Work to be completed ->
Leaving the pictures aside, transcribe every line below exactly.

Supplied material ->

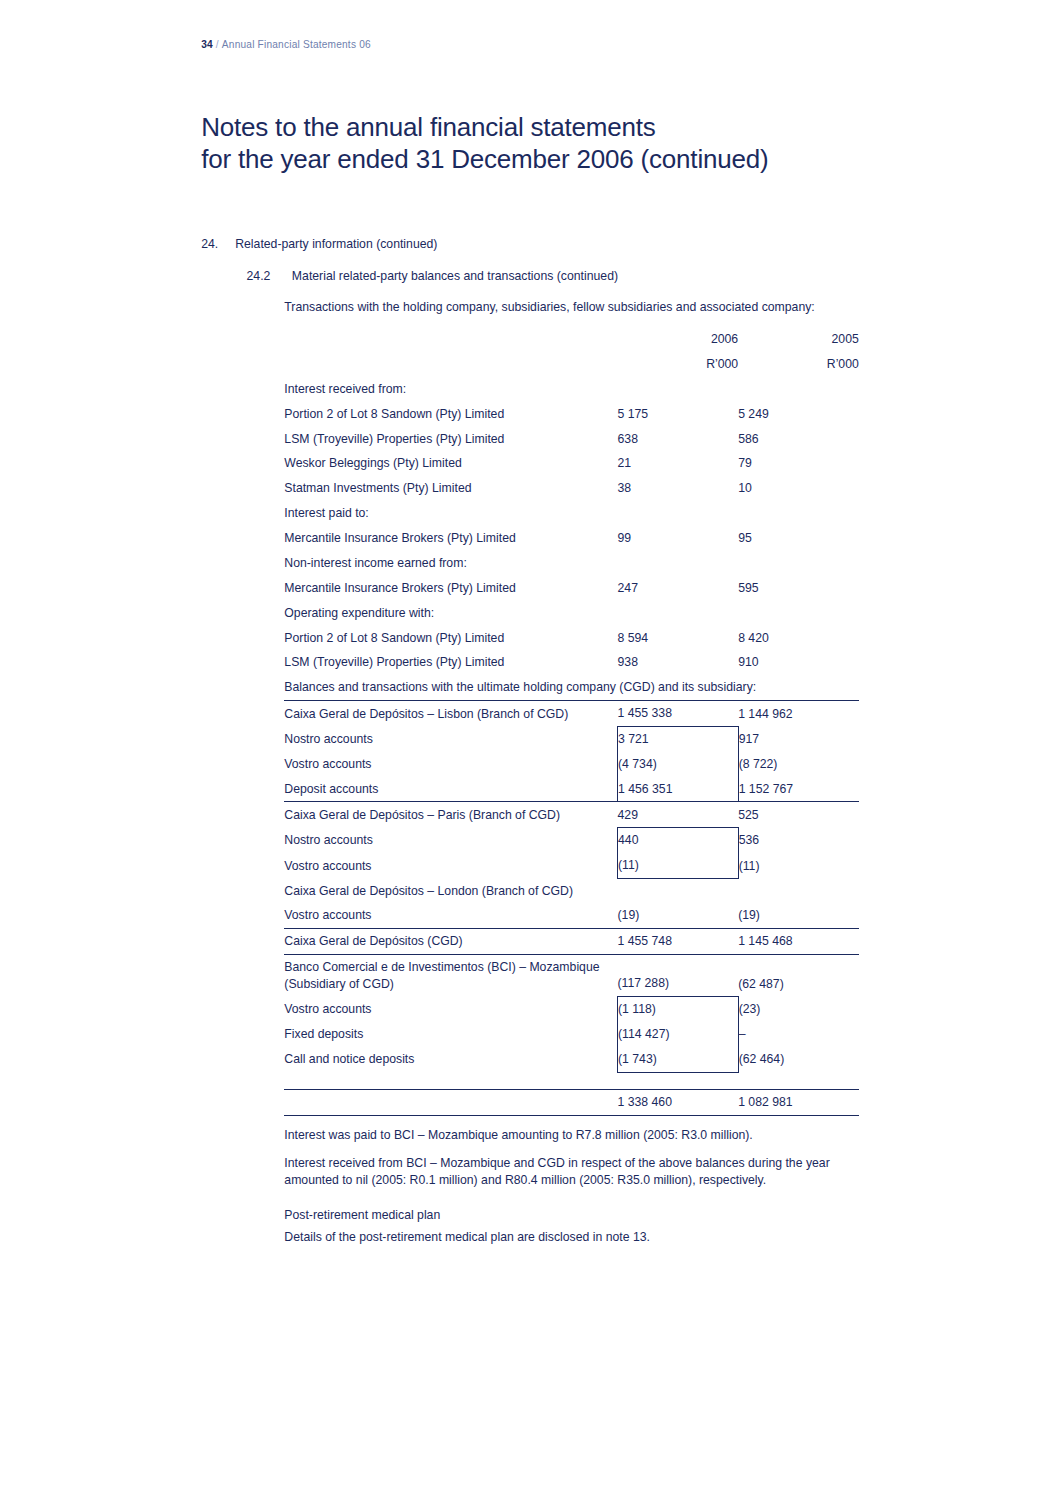34/Annual Financial Statements 06
Notes to the annual financial statements
for the year ended 31 December 2006 (continued)
24. Related-party information (continued)
24.2 Material related-party balances and transactions (continued)
Transactions with the holding company, subsidiaries, fellow subsidiaries and associated company:
| | 2006 | 2005 |
| | R’000 | R’000 |
| Interest received from: | | |
| Portion 2 of Lot 8 Sandown (Pty) Limited | 5 175 | 5 249 |
| LSM (Troyeville) Properties (Pty) Limited | 638 | 586 |
| Weskor Beleggings (Pty) Limited | 21 | 79 |
| Statman Investments (Pty) Limited | 38 | 10 |
| Interest paid to: | | |
| Mercantile Insurance Brokers (Pty) Limited | 99 | 95 |
| Non-interest income earned from: | | |
| Mercantile Insurance Brokers (Pty) Limited | 247 | 595 |
| Operating expenditure with: | | |
| Portion 2 of Lot 8 Sandown (Pty) Limited | 8 594 | 8 420 |
| LSM (Troyeville) Properties (Pty) Limited | 938 | 910 |
| Balances and transactions with the ultimate holding company (CGD) and its subsidiary: |
| Caixa Geral de Depósitos – Lisbon (Branch of CGD) | 1 455 338 | 1 144 962 |
| Nostro accounts | 3 721 | 917 |
| Vostro accounts | (4 734) | (8 722) |
| Deposit accounts | 1 456 351 | 1 152 767 |
| Caixa Geral de Depósitos – Paris (Branch of CGD) | 429 | 525 |
| Nostro accounts | 440 | 536 |
| Vostro accounts | (11) | (11) |
| Caixa Geral de Depósitos – London (Branch of CGD) | | |
| Vostro accounts | (19) | (19) |
| Caixa Geral de Depósitos (CGD) | 1 455 748 | 1 145 468 |
| Banco Comercial e de Investimentos (BCI) – Mozambique (Subsidiary of CGD) | (117 288) | (62 487) |
| Vostro accounts | (1 118) | (23) |
| Fixed deposits | (114 427) | – |
| Call and notice deposits | (1 743) | (62 464) |
| | 1 338 460 | 1 082 981 |
Interest was paid to BCI – Mozambique amounting to R7.8 million (2005: R3.0 million).
Interest received from BCI – Mozambique and CGD in respect of the above balances during the year amounted to nil (2005: R0.1 million) and R80.4 million (2005: R35.0 million), respectively.
Post-retirement medical plan
Details of the post-retirement medical plan are disclosed in note 13.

Finished exercise ->
34/Annual Financial Statements 06
Notes to the annual financial statements
for the year ended 31 December 2006 (continued)
24. Related-party information (continued)
24.2 Material related-party balances and transactions (continued)
Transactions with the holding company, subsidiaries, fellow subsidiaries and associated company:
| | 2006 | 2005 |
| | R’000 | R’000 |
| Interest received from: | | |
| Portion 2 of Lot 8 Sandown (Pty) Limited | 5 175 | 5 249 |
| LSM (Troyeville) Properties (Pty) Limited | 638 | 586 |
| Weskor Beleggings (Pty) Limited | 21 | 79 |
| Statman Investments (Pty) Limited | 38 | 10 |
| Interest paid to: | | |
| Mercantile Insurance Brokers (Pty) Limited | 99 | 95 |
| Non-interest income earned from: | | |
| Mercantile Insurance Brokers (Pty) Limited | 247 | 595 |
| Operating expenditure with: | | |
| Portion 2 of Lot 8 Sandown (Pty) Limited | 8 594 | 8 420 |
| LSM (Troyeville) Properties (Pty) Limited | 938 | 910 |
| Balances and transactions with the ultimate holding company (CGD) and its subsidiary: |
| Caixa Geral de Depósitos – Lisbon (Branch of CGD) | 1 455 338 | 1 144 962 |
| Nostro accounts | 3 721 | 917 |
| Vostro accounts | (4 734) | (8 722) |
| Deposit accounts | 1 456 351 | 1 152 767 |
| Caixa Geral de Depósitos – Paris (Branch of CGD) | 429 | 525 |
| Nostro accounts | 440 | 536 |
| Vostro accounts | (11) | (11) |
| Caixa Geral de Depósitos – London (Branch of CGD) | | |
| Vostro accounts | (19) | (19) |
| Caixa Geral de Depósitos (CGD) | 1 455 748 | 1 145 468 |
| Banco Comercial e de Investimentos (BCI) – Mozambique (Subsidiary of CGD) | (117 288) | (62 487) |
| Vostro accounts | (1 118) | (23) |
| Fixed deposits | (114 427) | – |
| Call and notice deposits | (1 743) | (62 464) |
| | 1 338 460 | 1 082 981 |
Interest was paid to BCI – Mozambique amounting to R7.8 million (2005: R3.0 million).
Interest received from BCI – Mozambique and CGD in respect of the above balances during the year amounted to nil (2005: R0.1 million) and R80.4 million (2005: R35.0 million), respectively.
Post-retirement medical plan
Details of the post-retirement medical plan are disclosed in note 13.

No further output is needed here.